MONTEREY PARK — City officials have ordered a crackdown on restaurant operators who dump grease into the sewer system, blaming the grease for clogging lines and causing sewage overflows into neighboring businesses.
City Councilman Barry L. Hatch said there have been at least five incidents in recent months in which sewer lines were blocked by grease, leading to overflows.
"I see this as a very serious situation," Hatch said. "Raw sewage has inundated our city five times. . . . The health of our residents is at stake."
Henry Terashita, community development director, said the problem stems from a proliferation of restaurants in Monterey Park and their failure to install and maintain devices to intercept and remove grease before discharging sewage into the public system.
Congeals in Cold Water
"The grease gets into sewers, mixes with cold water and congeals, causing a backup," he said.
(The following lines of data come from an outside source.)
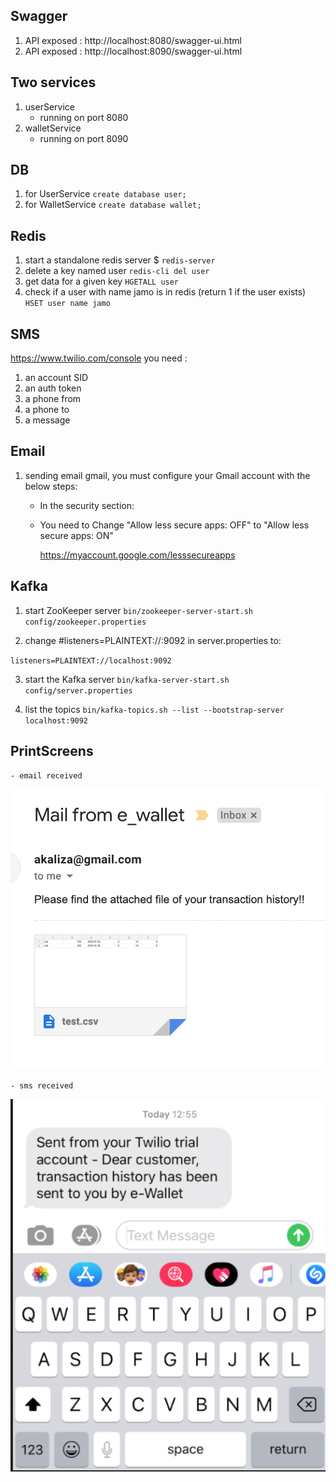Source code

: ## Swagger

1. API exposed : http://localhost:8080/swagger-ui.html
2. API exposed : http://localhost:8090/swagger-ui.html

## Two services
1. userService
    - running on port 8080
2. walletService
    - running on port 8090

## DB
1. for UserService
`create database user;`
2. for WalletService
`create database wallet;`

## Redis
1. start a standalone redis server
$ `redis-server`
2. delete a key named user
`redis-cli del user`
3. get data for a given key
`HGETALL user`
4. check if a user with name jamo is in redis (return 1 if the user exists)
`HSET user name jamo`

## SMS

https://www.twilio.com/console
you need :
1. an account SID
2. an auth token
3. a phone from 
4. a phone to
5. a message

## Email
1. sending email gmail, you must configure your Gmail account with the below steps:
    - In the security section:
    - You need to Change "Allow less secure apps: OFF" to "Allow less secure apps: ON"
        
        https://myaccount.google.com/lesssecureapps

## Kafka

1. start ZooKeeper server
`bin/zookeeper-server-start.sh config/zookeeper.properties`

2. change #listeners=PLAINTEXT://:9092 in server.properties to:

`listeners=PLAINTEXT://localhost:9092`

3. start the Kafka server
`bin/kafka-server-start.sh config/server.properties`

4. list the topics 
`bin/kafka-topics.sh --list --bootstrap-server localhost:9092`

## PrintScreens 

    - email received 

![alt text](assets/screen-email.png)

    - sms received 
    
![alt text](assets/screen-sms.png)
A preponderance of Chinese restaurants contributes to the problem, Terashita said, because Chinese cuisine, with its emphasis on pork and duck, generates more animal fat than most other cooking.
"We used to have two or three Chinese restaurants in the whole city," Terashita said. "Now we have close to 100."
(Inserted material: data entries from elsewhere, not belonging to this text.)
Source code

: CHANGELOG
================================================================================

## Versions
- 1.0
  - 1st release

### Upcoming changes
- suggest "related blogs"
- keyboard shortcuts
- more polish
City Engineer Eduard Schroder said the city has ordered 150 food establishments, from bakeries to pizza parlors to full-scale restaurants, to comply with the grease interceptor regulations.
He said 81 have complied, 31 are endeavoring to meet the requirements and 38 have failed to comply, some arguing that they cannot afford to because their buildings and equipment were damaged in last month's earthquake.
Schroder said grease interceptors cost $7,000 to $10,000. They are installed in the sewer line and use gravity to separate the grease, which rises to the top and is drawn off. The interceptors must be cleaned every 30 to 90 days, he said.
The city has issued citations to 24 businesses for violating the grease interceptor requirement. Shroder said the judge hearing the cases in Alhambra Municipal Court has given business owners 60 days to comply. Businesses that fail to comply could face fines of up to $100 a day.
Schroder told the City Council this week that the city is trying to be flexible with business owners who say they cannot afford to install grease traps, but that it also must protect its sewer lines.
Hatch said the city should treat the problem as an emergency and give it top priority.
"This is something as disastrous as the earthquake," Hatch said. "Why don't we close down some of these businesses?"
Hatch suggested that the city "set up an emergency command" to deal with the problem.
David Bentz, interim city manager, said the city staff has "gotten the message" to move swiftly and will give the matter high priority.
Mayor Cam Briglio cautioned against blaming all restaurants for the problems of a few. "The sad part is when one restaurant is bad, we blame 80," he said.
Hatch said the city has already been forced to pay claims to businesses damaged by sewage backups.
The city has paid a total of $5,200 to a building owner and two businesses to compensate them for cleanup expenses they incurred when sewers backed up in June. Fire Chief James Page said grease from a nearby restaurant had clogged the line.
Page said another sewage backup attributed to restaurant grease forced the closure of four or five businesses for several hours last week in a shopping center at Atlantic Boulevard and Garvey Avenue. In this case, the restaurant had a grease interceptor but neglected to clean it out.
Page said his department was given the task of inspecting restaurants to make sure they comply with the grease disposal requirements two months ago and is making progress in enforcing the regulations.
He said the city sewer system is adequate to handle its load if restaurants obey the law. With regular inspections, he said, "we can solve the problem."